Elsa Dorfman used a camera that was larger than herself to create distinct portraits of luminaries and local families alike, famously turning her gaze on families to create rich portraits portraying their relationships. She died at 83 years old on Saturday.

Her husband, Harvey Silverglate, told Boston Public Radio on Tuesday she was a "phenomenon."

They met in 1967, when the young attorney had taken a job at a Boston law firm. As Silverglate recalled, it was a temporary gig, he wasn't sure he wanted to stay in the city. The firm was preparing to test the constitutionality of marijuana prohibition, when a woman walked in to interview one of the attorneys about the case. His boss was busy, and asked Silverglate to talk to her instead. That woman was Dorfman, and for the next four decades, they built their lives here.

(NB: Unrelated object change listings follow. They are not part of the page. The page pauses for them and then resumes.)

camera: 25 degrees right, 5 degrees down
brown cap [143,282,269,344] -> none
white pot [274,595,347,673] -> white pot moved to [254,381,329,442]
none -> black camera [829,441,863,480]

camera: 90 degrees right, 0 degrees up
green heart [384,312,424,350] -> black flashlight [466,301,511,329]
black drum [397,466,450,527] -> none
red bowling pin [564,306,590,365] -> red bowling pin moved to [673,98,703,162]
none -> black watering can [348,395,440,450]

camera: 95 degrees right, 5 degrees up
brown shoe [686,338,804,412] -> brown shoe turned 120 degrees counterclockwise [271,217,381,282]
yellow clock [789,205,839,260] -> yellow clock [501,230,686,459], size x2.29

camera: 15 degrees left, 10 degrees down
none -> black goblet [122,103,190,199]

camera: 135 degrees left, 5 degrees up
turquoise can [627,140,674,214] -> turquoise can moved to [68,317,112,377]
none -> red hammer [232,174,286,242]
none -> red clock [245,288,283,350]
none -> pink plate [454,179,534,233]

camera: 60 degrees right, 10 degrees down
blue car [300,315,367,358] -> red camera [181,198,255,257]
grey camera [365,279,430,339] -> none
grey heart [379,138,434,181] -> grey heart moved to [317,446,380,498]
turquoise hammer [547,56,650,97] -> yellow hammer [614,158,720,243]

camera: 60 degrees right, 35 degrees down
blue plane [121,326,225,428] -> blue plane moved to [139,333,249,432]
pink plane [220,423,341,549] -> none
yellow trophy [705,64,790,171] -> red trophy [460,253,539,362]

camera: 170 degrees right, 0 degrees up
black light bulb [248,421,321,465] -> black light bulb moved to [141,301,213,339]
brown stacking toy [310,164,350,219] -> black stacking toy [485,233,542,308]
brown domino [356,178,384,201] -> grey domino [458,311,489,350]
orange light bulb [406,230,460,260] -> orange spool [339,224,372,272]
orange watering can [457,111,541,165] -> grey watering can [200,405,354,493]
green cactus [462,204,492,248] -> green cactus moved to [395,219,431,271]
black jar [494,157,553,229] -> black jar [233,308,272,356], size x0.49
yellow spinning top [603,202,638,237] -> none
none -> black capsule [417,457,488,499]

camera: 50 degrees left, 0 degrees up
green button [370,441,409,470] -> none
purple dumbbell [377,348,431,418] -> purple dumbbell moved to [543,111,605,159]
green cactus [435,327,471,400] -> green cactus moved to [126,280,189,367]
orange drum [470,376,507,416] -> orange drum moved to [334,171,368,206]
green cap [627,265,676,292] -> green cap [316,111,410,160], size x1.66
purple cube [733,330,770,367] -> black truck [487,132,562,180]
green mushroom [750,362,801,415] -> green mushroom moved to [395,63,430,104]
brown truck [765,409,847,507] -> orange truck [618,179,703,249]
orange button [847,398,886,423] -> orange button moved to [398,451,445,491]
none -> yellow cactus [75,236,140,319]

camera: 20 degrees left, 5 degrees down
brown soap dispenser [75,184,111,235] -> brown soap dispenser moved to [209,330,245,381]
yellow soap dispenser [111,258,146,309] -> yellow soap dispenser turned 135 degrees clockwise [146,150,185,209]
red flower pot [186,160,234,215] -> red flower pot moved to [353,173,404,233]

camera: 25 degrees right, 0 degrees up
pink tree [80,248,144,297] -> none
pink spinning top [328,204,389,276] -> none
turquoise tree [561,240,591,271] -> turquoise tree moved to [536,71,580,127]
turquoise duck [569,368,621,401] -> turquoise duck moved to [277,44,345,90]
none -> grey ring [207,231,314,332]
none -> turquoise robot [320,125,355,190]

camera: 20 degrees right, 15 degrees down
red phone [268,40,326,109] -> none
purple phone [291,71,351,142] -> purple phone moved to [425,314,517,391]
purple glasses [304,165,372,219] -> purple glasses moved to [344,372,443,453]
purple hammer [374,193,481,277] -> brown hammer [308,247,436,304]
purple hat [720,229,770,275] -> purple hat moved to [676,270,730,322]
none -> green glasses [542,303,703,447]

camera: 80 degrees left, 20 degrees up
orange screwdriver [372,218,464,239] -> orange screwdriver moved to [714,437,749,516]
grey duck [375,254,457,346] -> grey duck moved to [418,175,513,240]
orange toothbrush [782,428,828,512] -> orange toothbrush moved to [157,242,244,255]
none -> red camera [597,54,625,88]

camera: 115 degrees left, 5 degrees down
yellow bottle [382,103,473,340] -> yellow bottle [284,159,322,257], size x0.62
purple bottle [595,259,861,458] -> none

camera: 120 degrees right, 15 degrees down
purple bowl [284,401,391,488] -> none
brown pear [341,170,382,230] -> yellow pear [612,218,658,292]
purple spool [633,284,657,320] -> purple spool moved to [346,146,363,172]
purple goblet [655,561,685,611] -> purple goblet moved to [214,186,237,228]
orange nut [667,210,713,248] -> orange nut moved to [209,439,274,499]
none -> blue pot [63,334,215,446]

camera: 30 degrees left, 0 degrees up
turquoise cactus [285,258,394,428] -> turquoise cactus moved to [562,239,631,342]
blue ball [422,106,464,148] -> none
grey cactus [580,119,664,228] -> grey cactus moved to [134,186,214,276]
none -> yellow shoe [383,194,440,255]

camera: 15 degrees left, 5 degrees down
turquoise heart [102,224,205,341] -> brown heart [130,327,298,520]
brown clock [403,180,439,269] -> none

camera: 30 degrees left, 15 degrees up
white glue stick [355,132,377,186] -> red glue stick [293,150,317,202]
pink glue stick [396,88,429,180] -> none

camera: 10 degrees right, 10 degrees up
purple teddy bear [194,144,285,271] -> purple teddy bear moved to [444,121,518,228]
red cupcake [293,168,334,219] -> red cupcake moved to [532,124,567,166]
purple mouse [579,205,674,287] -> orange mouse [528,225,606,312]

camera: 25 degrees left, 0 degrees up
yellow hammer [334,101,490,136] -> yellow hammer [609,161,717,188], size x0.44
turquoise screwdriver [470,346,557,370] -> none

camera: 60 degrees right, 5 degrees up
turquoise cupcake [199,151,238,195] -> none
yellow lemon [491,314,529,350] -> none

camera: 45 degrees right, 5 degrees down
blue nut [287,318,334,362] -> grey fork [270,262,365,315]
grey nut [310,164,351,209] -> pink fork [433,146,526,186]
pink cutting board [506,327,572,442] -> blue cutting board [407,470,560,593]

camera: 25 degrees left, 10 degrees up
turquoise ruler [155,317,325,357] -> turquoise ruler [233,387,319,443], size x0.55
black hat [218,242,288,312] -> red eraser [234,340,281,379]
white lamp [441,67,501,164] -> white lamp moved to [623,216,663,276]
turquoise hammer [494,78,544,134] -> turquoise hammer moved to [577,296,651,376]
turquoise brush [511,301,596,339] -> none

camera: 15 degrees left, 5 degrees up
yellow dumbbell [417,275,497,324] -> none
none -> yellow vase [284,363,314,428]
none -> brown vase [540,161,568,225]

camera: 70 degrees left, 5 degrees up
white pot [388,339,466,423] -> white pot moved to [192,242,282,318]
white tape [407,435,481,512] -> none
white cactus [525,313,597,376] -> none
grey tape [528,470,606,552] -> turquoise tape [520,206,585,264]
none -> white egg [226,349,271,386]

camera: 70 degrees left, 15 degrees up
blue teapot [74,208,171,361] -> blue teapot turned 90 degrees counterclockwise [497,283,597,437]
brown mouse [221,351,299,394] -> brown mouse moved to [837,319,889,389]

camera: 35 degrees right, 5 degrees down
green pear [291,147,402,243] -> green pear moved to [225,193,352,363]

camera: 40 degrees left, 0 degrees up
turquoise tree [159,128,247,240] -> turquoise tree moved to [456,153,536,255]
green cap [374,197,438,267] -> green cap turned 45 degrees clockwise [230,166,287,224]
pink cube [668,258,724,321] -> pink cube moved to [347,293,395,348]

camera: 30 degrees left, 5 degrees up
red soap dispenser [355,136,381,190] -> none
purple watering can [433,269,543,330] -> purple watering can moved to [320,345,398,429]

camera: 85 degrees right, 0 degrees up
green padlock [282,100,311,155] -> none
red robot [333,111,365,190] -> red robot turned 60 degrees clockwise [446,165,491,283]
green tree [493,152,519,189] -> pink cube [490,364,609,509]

Dorfman started her photography career by selling her photos in a pushcart in Harvard Square. Over the years, she photographed the famous — including Faye Dunaway, Allen Ginsburg, Bob Dylan and Julia Child — as well as local families, often capturing them in moments of joy.

"She's always been interested in family dynamics," Silverglate said. "She always liked to emphasize the good dynamics, rather than the bad dynamics, it really disserved her when she had a family that couldn't get along ... she would stomp her foot down and say, 'Would you stop arguing? This is a happy occasion.'"

Her 20x24 camera weighs close to 240 pounds. She came into it years into her photography career. When Polaroid went bankrupt, a friend bought their cameras from bankruptcy court, and bestowed Dorfman the only 20x24 camera in private hands, said Silverglate.

It now sits in storage as he ponders where it belongs.